A pesar de esto, son más los momentos dramáticos que develan la pasión del actor: su actuación ahonda también en el carácter doloroso que acompaña una vida llena de rechazo social y odio. A lo largo de la obra, el personaje de Miller reitera sus deseos de tener un semejante con quien pueda compartir y, por encima de todo, de quien pueda enamorarse. El momento en el que se para de frente a la mujer que le ha construido Frankenstein es doloroso, no solo por la descripción que hace la criatura sobre lo que se siente al estar enamorado, sino porque el espectador sabe que jamás podrá tener lo que tanto desea, algo que Boyle deja claro desde el principio.  

Cumberbatch interpreta a un Víctor Frankenstein cegado por su deseo de conocimiento y poder, que ataca a la criatura cada vez que esta se le aparece. Su actuación como un doctor ensimismado y egocéntrico se siente  verídica, y contrasta perfectamente con la de personajes secundarios como el de Elizabeth, su fiel prometida, interpretada por la inglesa Naomie Harris, que encarna la dulzura necesaria para resaltar la frialdad de su prometido. A medida que avanza la producción, y a medida que Frankenstein se sume más en su locura por acabar con su creación, Cumberbatch se vuelve más expresivo, sus palabras más afiladas y su mirada más precipitada. El encuentro entre criatura y creador no solo demuestra la química entre ambos actores, pues se mueven con fluidez el uno junto al otro, sino que también plantea una pregunta inquietante: ¿quién es el verdadero monstruo de la historia?   

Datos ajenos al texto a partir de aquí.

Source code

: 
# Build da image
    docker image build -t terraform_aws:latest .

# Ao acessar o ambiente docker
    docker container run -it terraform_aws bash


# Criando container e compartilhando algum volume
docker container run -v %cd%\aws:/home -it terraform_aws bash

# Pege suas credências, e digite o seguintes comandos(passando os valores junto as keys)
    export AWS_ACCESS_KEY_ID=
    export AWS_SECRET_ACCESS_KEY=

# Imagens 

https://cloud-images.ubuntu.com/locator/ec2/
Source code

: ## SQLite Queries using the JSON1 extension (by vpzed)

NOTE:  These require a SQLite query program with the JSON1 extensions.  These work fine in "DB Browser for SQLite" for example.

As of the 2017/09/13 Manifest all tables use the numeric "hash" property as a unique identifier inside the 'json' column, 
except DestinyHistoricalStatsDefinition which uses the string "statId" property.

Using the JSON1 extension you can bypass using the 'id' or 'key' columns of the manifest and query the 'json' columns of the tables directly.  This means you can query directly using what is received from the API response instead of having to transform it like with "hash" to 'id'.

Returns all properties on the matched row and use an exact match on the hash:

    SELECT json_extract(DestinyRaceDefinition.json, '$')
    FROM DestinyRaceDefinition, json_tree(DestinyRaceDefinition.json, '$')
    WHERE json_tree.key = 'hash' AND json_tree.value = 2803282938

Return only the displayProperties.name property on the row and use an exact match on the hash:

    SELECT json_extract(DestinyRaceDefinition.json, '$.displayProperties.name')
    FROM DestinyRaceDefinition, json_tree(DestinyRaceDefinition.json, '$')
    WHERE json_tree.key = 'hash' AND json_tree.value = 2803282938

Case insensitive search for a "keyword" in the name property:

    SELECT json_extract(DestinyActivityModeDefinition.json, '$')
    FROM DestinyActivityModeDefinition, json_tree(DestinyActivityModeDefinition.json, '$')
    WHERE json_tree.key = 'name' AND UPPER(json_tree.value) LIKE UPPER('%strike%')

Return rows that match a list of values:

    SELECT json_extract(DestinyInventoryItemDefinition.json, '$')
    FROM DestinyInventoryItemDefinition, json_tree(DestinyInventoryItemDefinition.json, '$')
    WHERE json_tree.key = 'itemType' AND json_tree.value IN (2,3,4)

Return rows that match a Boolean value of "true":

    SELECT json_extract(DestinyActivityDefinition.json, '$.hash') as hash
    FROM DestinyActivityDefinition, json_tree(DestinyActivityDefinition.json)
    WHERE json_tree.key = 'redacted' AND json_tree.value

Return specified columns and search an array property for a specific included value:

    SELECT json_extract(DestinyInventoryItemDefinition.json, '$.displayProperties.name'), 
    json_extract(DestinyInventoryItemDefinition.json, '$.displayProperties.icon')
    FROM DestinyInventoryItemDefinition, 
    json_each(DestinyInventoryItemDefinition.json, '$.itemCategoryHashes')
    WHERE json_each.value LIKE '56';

Es curioso que Boyle haya tomado la decisión de que sus dos actores intercalaran papeles, pero esto resulta en un mayor desarrollo emocional de sus protagonistas. A pesar de que la criatura es calificada como un “engendro” y como una “bestia” por sus rasgos físicos, al pararse frente a Frankenstein entra en juego un aspecto antes ignorado: la moralidad. Mientras la criatura ve al doctor como su creador y su razón para vivir, con una actitud de fidelidad incomparable,  Frankenstein lo considera un peligro para la sociedad y amenaza constantemente con destruirlo. Dependiendo del papel interpretado, ambos protagonistas personifican un aspecto de la monstruosidad que, en la siguiente función, alimenta desde una nueva perspectiva al otro personaje. Este cambio constante entre protagonizar a la criatura y al doctor ayuda a que Cumberbatch y Miller descubran aspectos que, de solo interpretar un papel, desconocerían.

Con una duración de dos horas, este montaje es un intento de tamaño ‘monstruoso’ por darle vida a la novela de Shelley. Un intento que, gracias a la suma de todas sus partes, se ejecuta genialmente. Con un escenario sencillo que se transforma frente a la mirada de sus espectadores; una iluminación, a cargo de Bruno Poet, compuesta por un grupo de bombillos que cuelgan del techo y que se encienden y parpadean dependiendo del ánimo de sus personajes y el tono de la escena; y la música producida por Underworld, la banda electrónica de los ochenta, el Frankenstein de Danny Boyle es más que una simple adaptación de la novela de Shelley.